La carga y el yugo que Dios nos propone son siempre —aun en las circunstancias más adversas— suaves y ligeros porque están hechos a medida de los pequeños y de los pobres, con quienes El se halla. Si la fe, sin la esperanza y sin la experiencia del amor, es imposible ser cristiano, pues este vive en estado de disposición al padecimiento. La carga y el yugo han de llevar el Mi, sino resulta insoportable, insufrible y sin sentido. Solo por la fe es soportable, solo por el amor es sufrible, solo por la esperanza tiene sentido.
Renunciar a la pequeñas cosas, a los deseos, a los caprichos, lujos… eso y no nada extraordinario es la cruz. «Mis mortificaciones consistían en quebrantar mi voluntad, siempre dispuesta a salirse con la suya; en callar una palabra de réplica, en prestar pequeños servicios sin hacerlos valer…»[2]. Por regla general, el amor nuestro, diario, tiene una cruz «pobre», hecha de pequeñas renuncias, nada importantes. Pero tiene el sabor de lo auténtico, de nuestro humilde amor cotidiano.

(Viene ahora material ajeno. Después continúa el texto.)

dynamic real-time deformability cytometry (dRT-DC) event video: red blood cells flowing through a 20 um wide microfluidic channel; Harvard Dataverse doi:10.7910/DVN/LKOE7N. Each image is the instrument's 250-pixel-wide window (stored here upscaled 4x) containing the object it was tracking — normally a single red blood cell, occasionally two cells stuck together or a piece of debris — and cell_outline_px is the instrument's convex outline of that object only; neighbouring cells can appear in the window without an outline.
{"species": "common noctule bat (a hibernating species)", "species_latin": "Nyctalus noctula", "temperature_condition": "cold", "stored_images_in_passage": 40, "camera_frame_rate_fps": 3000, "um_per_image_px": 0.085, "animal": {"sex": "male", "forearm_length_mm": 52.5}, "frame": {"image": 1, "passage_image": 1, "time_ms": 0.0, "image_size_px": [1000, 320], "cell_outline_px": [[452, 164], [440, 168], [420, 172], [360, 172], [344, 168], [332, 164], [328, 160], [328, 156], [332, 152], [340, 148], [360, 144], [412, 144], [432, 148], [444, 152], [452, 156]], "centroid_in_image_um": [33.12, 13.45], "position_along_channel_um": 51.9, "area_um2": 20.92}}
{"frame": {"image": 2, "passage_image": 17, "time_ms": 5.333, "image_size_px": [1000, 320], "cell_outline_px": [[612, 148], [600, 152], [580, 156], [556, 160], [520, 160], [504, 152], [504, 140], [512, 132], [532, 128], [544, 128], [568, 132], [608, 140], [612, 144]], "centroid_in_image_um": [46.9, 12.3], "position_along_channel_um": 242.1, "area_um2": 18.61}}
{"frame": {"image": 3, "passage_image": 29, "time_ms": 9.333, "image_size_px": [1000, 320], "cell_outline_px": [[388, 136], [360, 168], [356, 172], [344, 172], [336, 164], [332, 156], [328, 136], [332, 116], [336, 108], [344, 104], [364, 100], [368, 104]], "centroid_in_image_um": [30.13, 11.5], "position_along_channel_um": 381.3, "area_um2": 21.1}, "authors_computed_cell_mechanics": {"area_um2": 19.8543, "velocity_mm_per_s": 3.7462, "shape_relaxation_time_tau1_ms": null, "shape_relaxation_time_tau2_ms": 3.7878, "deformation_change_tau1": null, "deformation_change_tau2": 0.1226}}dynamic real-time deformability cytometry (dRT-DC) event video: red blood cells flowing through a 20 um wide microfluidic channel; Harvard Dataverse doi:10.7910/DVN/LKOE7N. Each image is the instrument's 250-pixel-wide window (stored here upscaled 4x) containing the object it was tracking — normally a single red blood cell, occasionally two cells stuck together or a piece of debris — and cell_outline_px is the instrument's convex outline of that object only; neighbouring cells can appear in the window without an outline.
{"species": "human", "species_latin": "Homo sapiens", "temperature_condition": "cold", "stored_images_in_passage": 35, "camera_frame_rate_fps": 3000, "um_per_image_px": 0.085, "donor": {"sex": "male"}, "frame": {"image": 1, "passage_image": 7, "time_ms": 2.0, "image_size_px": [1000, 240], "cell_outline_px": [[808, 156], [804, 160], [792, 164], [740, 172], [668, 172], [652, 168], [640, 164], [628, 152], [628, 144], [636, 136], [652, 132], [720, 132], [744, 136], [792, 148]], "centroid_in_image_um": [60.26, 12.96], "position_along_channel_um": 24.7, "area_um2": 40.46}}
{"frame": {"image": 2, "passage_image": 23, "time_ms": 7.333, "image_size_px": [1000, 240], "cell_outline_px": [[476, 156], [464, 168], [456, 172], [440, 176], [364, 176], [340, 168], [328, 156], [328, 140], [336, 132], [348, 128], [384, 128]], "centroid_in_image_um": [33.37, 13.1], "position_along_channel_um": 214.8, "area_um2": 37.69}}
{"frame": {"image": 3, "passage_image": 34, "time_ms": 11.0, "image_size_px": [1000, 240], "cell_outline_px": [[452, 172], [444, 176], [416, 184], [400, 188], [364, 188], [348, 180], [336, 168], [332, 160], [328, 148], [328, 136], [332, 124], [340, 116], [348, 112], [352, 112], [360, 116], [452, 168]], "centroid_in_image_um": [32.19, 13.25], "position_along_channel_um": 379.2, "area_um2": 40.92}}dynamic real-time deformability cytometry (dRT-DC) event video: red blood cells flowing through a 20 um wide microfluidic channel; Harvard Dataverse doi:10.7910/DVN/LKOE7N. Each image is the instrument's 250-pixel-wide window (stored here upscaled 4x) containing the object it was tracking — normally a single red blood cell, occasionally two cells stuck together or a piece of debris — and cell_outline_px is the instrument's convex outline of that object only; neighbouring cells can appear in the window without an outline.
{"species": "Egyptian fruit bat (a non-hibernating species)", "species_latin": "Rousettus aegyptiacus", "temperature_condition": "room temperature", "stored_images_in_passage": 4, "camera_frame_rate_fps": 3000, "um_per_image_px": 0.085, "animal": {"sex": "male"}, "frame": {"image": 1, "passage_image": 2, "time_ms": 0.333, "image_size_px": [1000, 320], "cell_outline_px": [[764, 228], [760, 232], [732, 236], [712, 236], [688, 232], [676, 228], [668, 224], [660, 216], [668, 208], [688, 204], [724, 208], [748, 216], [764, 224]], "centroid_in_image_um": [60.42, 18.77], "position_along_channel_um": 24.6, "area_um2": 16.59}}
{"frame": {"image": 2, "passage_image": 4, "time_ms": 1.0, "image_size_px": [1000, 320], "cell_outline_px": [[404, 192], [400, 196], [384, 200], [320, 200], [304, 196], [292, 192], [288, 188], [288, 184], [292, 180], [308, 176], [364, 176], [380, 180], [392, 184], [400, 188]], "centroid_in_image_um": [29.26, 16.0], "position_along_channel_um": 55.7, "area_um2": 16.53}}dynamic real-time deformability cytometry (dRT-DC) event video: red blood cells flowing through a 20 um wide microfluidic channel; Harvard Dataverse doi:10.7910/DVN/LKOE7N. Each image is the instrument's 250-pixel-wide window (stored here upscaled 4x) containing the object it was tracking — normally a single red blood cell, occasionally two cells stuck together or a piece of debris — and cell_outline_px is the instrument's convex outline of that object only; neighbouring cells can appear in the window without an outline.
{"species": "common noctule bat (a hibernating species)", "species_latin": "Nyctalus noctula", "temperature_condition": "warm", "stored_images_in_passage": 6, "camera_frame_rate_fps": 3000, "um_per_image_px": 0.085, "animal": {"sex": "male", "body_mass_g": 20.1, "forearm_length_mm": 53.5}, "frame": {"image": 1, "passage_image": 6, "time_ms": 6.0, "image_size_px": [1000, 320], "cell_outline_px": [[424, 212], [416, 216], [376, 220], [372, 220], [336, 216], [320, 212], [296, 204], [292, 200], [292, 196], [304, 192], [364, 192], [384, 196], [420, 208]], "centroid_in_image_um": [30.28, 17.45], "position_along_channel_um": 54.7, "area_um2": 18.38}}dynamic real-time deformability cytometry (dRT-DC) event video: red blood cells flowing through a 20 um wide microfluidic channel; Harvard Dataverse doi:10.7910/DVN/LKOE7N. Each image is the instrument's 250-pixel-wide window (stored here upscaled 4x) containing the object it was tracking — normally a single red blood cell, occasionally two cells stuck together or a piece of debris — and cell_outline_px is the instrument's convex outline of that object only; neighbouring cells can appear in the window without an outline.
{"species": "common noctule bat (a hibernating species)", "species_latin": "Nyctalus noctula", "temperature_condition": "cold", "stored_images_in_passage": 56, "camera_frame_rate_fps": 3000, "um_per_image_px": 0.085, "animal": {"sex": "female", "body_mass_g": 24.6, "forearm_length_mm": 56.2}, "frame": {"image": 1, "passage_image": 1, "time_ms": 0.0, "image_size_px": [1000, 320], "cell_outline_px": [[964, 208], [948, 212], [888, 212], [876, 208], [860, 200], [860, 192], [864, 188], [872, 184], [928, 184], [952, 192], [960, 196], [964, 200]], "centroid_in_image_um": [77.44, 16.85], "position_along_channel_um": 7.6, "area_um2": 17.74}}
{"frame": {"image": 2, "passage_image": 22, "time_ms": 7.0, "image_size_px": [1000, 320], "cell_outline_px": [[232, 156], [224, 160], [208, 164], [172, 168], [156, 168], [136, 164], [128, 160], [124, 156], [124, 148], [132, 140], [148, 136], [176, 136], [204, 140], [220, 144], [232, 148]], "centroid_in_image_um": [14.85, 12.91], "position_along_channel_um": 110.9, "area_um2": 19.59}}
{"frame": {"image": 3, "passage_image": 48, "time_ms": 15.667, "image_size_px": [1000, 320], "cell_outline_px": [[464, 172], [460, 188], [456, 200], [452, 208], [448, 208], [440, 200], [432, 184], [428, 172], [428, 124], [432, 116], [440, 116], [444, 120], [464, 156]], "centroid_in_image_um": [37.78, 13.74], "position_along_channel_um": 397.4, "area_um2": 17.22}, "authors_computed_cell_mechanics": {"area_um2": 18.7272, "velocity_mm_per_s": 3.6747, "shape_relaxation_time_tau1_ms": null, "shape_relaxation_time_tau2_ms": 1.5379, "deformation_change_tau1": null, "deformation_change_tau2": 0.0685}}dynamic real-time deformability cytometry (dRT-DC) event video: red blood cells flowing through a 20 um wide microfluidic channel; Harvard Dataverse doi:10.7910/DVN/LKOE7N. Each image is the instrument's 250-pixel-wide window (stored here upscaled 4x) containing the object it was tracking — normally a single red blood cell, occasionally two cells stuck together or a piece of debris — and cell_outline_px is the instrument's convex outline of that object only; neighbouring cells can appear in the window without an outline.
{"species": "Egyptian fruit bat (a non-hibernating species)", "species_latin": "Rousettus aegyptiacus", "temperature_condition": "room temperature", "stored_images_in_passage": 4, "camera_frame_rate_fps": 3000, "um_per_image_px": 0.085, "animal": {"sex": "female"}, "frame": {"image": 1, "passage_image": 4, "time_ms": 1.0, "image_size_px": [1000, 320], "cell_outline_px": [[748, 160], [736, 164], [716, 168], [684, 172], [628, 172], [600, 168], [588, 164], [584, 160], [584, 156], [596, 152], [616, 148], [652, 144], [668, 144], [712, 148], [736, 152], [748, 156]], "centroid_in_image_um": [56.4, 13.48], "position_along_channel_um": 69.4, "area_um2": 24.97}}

Esa ascética es la ascética por excelencia. No hay que buscar mortificaciones sobreañadidas. La ascética de la misericordia: perdón, tolerancia, comprensión, soportar la deficiencias ajenas y propias también…
A Cristo le sobreviene la cruz como una consecuencia «lógica» de su amor. Cristo enfrenta el sacrificio sin quererlo pero sin retroceder. A veces no hay más remedio que vérselas con él. Elevarse con Cristo sobre él. Es el lugar circunstancial desde el que hemos de amar; allí donde estemos, allí amaremos. El marco, el escenario es algo coyuntural, y nuestra actitud es lo fundamental y decisivo.
«Cristo sufrió por nosotros dejándonos ejemplo para que signamos sus huellas» (1 Pe 2,21).
En sentido preciso, no se trata de contemplar la cruz, hay que cargar con ella, y contemplar a quien en ella se halla. Cuando empecemos a ver al Hombre en ella, empezaremos a comprenderlo todo, a amar la cruz. Sin fe, sin ver la presencia de Cristo, la cruz es espantosa y su carga y su yugo insoportable. Pero cuando uno contempla a Cristo todo cambia, el sufrimiento se torna sufrimiento de alegría.
Para ser bueno se necesitan unas extraordinarias dosis de humildad, porque el bueno, desde la perspectiva mundana, acaba «como un fracasado», es decir, será maltratado. Si fuéramos realmente buenos acabaríamos como Jesús. «Esta en mi filosofía más profunda: conocer a Jesús y a éste crucificado» (San Bernardo)
Cristo nos podría decir: «Yo subía a la cruz antes de la cruz misma, cuando me despreocupe de mí, de mi mismo y mi yo; cuando decidí encarnar el Amor en una realidad adversa y hostil». La cruz es la manifestación de la plenitud, de lo que se está haciendo pleno; no hay plenitud sin cruz es esa vida. Tendrás que hacer renuncias, y no llevar una vida acomodaticia y placentera; pero alcanzarás la plenitud, la realización más posible. No hay plenitud sin cruz.
«Estoy crucificado con Cristo, y ya no vivo yo, pues es Cristo el que vive en mi.» (Gal 2,19).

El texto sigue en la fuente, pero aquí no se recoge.